EXERCISE GOAL
Find the word "ring" below. Copy each line that has it.

EXERCISE DATA
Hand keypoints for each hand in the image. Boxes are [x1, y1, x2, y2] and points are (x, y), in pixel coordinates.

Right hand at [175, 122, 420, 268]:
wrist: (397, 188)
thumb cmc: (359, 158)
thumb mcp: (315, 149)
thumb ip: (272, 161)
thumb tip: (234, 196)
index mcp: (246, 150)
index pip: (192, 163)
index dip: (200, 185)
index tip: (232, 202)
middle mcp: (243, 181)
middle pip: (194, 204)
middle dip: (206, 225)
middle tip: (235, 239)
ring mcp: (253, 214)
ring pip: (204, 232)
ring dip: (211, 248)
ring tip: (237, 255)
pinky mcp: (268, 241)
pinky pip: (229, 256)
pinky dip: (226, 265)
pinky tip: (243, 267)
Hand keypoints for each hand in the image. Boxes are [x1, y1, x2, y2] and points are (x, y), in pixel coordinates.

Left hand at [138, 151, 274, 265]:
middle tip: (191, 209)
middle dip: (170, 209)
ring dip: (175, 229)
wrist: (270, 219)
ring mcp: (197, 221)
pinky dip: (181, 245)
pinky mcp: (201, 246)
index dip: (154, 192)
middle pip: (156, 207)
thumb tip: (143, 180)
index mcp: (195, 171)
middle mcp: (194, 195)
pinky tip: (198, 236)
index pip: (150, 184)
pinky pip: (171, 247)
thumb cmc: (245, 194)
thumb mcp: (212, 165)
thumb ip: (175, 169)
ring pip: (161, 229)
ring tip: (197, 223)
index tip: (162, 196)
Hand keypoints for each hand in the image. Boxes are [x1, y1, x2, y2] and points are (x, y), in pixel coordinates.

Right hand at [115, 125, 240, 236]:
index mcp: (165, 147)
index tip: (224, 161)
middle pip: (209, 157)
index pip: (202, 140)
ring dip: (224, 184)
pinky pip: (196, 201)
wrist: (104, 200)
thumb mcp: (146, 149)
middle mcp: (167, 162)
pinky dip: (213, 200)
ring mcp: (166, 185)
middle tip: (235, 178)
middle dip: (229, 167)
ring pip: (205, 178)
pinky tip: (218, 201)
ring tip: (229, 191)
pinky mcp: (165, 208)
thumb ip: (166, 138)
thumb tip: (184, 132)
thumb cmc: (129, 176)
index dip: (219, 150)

EXERCISE OUTPUT
ring mcp: (253, 214)
ring pip: (204, 232)
ring dip: (211, 248)
ring tip: (237, 255)
ring dip: (175, 229)
ring mcp: (197, 221)
ring pip: (161, 229)
ring tip: (197, 223)
ring dip: (224, 184)
ring mcp: (166, 185)
ring pip: (205, 178)
ring tip: (229, 191)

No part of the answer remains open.